King Matthew D, Long Thomas, Andersen Timothy, McDougal Owen M
Department of Chemistry and Biochemistry and ‡Department of Computer Science, Boise State University , 1910 University Drive, Boise, Idaho 83725, United States.
J Chem Inf Model. 2016 Dec 27;56(12):2378-2387. doi: 10.1021/acs.jcim.6b00095. Epub 2016 Dec 7.
This study demonstrates the utility of genetic algorithms to search exceptionally large and otherwise intractable mutant libraries for sequences with optimal binding affinities for target receptors. The Genetic Algorithm Managed Peptide Mutant Screening (GAMPMS) program was used to search an α-conotoxin (α-CTx) MII mutant library of approximately 41 billion possible peptide sequences for those exhibiting the greatest binding affinity for the αβ-nicotinic acetylcholine receptor (nAChR) isoform. A series of top resulting peptide ligands with high sequence homology was obtained, with each mutant having an estimated ΔG approximately double that of the potent native α-CTx MII ligand. A consensus sequence from the top GAMPMS results was subjected to more rigorous binding free energy calculations by molecular dynamics and compared to α-CTx MII and other related variants for binding with αβ-nAChR. In this study, the efficiency of GAMPMS to substantially reduce the sample population size through evolutionary selection criteria to produce ligands with higher predicted binding affinity is demonstrated.

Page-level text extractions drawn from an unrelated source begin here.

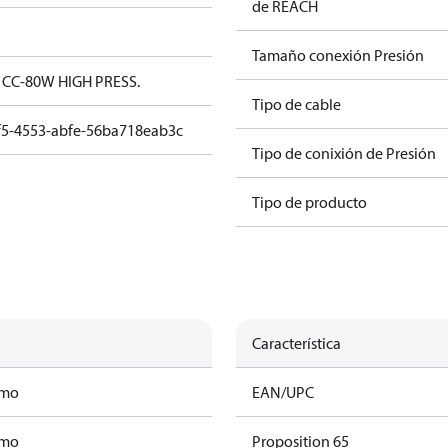
de REACH
Tamaño conexión Presión
CC-80W HIGH PRESS.
Tipo de cable
f5-4553-abfe-56ba718eab3c
Tipo de conixión de Presión
Tipo de producto
Característica
amo
EAN/UPC
amo
Proposition 65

本研究证明了遗传算法在搜索异常庞大且原本难以处理的突变体文库以寻找与靶受体具有最佳结合亲和力的序列方面的实用性。遗传算法管理的肽突变体筛选(GAMPMS)程序被用于在一个约有410亿个可能肽序列的α-芋螺毒素(α-CTx)MII突变体文库中搜索对αβ-烟碱型乙酰胆碱受体(nAChR)亚型具有最大结合亲和力的序列。获得了一系列具有高度序列同源性的顶级肽配体,每个突变体的估计ΔG约为强效天然α-CTx MII配体的两倍。通过分子动力学对GAMPMS顶级结果的共有序列进行了更严格的结合自由能计算,并与α-CTx MII和其他相关变体与αβ-nAChR的结合情况进行了比较。在本研究中,证明了GAMPMS通过进化选择标准大幅减少样本群体规模以产生具有更高预测结合亲和力的配体的效率。